* Problem *
The full set of entries should be repeated without a single change.

(Collected data)
----
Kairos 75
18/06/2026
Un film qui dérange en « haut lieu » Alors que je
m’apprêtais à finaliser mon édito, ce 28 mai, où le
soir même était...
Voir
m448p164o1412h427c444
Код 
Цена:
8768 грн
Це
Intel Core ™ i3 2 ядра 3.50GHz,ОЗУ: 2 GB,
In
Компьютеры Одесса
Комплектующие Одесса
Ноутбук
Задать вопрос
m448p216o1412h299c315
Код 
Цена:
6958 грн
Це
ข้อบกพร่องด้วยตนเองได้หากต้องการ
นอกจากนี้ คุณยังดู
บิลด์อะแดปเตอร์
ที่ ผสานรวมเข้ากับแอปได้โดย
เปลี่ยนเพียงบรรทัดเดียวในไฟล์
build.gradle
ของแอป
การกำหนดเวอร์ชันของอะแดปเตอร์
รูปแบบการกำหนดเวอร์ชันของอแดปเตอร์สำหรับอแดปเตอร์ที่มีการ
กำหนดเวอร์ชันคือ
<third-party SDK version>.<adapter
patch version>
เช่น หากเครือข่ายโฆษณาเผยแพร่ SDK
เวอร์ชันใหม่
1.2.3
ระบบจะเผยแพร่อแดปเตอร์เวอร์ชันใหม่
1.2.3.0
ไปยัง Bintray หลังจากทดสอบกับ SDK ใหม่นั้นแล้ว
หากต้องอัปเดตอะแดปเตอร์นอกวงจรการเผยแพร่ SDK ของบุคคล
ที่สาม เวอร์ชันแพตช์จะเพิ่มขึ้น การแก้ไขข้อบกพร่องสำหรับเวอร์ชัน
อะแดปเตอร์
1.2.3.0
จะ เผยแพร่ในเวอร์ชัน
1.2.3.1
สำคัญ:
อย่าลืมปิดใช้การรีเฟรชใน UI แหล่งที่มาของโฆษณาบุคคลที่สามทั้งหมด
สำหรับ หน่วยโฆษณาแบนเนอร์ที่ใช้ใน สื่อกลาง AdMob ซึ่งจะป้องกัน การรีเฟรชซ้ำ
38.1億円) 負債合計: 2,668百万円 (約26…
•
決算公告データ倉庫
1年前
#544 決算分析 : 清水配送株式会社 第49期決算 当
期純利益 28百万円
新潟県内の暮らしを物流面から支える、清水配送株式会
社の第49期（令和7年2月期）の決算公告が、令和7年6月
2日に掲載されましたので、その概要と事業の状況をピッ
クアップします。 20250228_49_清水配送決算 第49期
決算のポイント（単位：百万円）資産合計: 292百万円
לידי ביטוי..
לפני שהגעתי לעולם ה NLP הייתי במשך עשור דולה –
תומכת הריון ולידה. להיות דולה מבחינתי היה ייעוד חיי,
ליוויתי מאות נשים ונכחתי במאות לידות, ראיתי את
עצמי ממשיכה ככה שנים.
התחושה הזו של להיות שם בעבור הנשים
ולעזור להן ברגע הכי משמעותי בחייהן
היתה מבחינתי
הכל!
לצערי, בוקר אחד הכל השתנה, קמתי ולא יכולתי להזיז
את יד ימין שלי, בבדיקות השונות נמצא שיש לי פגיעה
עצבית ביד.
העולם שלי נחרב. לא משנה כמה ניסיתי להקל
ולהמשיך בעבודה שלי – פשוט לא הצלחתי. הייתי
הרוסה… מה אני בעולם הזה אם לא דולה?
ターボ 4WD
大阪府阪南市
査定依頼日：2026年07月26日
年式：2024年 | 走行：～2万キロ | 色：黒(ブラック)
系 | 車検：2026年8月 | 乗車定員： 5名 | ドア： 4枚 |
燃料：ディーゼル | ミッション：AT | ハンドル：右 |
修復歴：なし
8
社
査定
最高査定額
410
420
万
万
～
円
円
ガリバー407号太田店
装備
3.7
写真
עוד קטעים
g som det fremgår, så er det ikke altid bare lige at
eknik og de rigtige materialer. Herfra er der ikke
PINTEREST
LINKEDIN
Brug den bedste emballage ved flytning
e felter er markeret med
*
----
* Response below *
Kairos 75
18/06/2026
Un film qui dérange en « haut lieu » Alors que je
m’apprêtais à finaliser mon édito, ce 28 mai, où le
soir même était...
Voir
m448p164o1412h427c444
Код 
Цена:
8768 грн
Це
Intel Core ™ i3 2 ядра 3.50GHz,ОЗУ: 2 GB,
In
Компьютеры Одесса
Комплектующие Одесса
Ноутбук
Задать вопрос
m448p216o1412h299c315
Код 
Цена:
6958 грн
Це
ข้อบกพร่องด้วยตนเองได้หากต้องการ
นอกจากนี้ คุณยังดู
บิลด์อะแดปเตอร์
ที่ ผสานรวมเข้ากับแอปได้โดย
เปลี่ยนเพียงบรรทัดเดียวในไฟล์
build.gradle
ของแอป
การกำหนดเวอร์ชันของอะแดปเตอร์
รูปแบบการกำหนดเวอร์ชันของอแดปเตอร์สำหรับอแดปเตอร์ที่มีการ
กำหนดเวอร์ชันคือ
<third-party SDK version>.<adapter
patch version>
เช่น หากเครือข่ายโฆษณาเผยแพร่ SDK
เวอร์ชันใหม่
1.2.3
ระบบจะเผยแพร่อแดปเตอร์เวอร์ชันใหม่
1.2.3.0
ไปยัง Bintray หลังจากทดสอบกับ SDK ใหม่นั้นแล้ว
หากต้องอัปเดตอะแดปเตอร์นอกวงจรการเผยแพร่ SDK ของบุคคล
ที่สาม เวอร์ชันแพตช์จะเพิ่มขึ้น การแก้ไขข้อบกพร่องสำหรับเวอร์ชัน
อะแดปเตอร์
1.2.3.0
จะ เผยแพร่ในเวอร์ชัน
1.2.3.1
สำคัญ:
อย่าลืมปิดใช้การรีเฟรชใน UI แหล่งที่มาของโฆษณาบุคคลที่สามทั้งหมด
สำหรับ หน่วยโฆษณาแบนเนอร์ที่ใช้ใน สื่อกลาง AdMob ซึ่งจะป้องกัน การรีเฟรชซ้ำ
38.1億円) 負債合計: 2,668百万円 (約26…
•
決算公告データ倉庫
1年前
#544 決算分析 : 清水配送株式会社 第49期決算 当
期純利益 28百万円
新潟県内の暮らしを物流面から支える、清水配送株式会
社の第49期（令和7年2月期）の決算公告が、令和7年6月
2日に掲載されましたので、その概要と事業の状況をピッ
クアップします。 20250228_49_清水配送決算 第49期
決算のポイント（単位：百万円）資産合計: 292百万円
לידי ביטוי..
לפני שהגעתי לעולם ה NLP הייתי במשך עשור דולה –
תומכת הריון ולידה. להיות דולה מבחינתי היה ייעוד חיי,
ליוויתי מאות נשים ונכחתי במאות לידות, ראיתי את
עצמי ממשיכה ככה שנים.
התחושה הזו של להיות שם בעבור הנשים
ולעזור להן ברגע הכי משמעותי בחייהן
היתה מבחינתי
הכל!
לצערי, בוקר אחד הכל השתנה, קמתי ולא יכולתי להזיז
את יד ימין שלי, בבדיקות השונות נמצא שיש לי פגיעה
עצבית ביד.
העולם שלי נחרב. לא משנה כמה ניסיתי להקל
ולהמשיך בעבודה שלי – פשוט לא הצלחתי. הייתי
הרוסה… מה אני בעולם הזה אם לא דולה?
ターボ 4WD
大阪府阪南市
査定依頼日：2026年07月26日
年式：2024年 | 走行：～2万キロ | 色：黒(ブラック)
系 | 車検：2026年8月 | 乗車定員： 5名 | ドア： 4枚 |
燃料：ディーゼル | ミッション：AT | ハンドル：右 |
修復歴：なし
8
社
査定
最高査定額
410
420
万
万
～
円
円
ガリバー407号太田店
装備
3.7
写真
עוד קטעים
g som det fremgår, så er det ikke altid bare lige at
eknik og de rigtige materialer. Herfra er der ikke
PINTEREST
LINKEDIN
Brug den bedste emballage ved flytning
e felter er markeret med
*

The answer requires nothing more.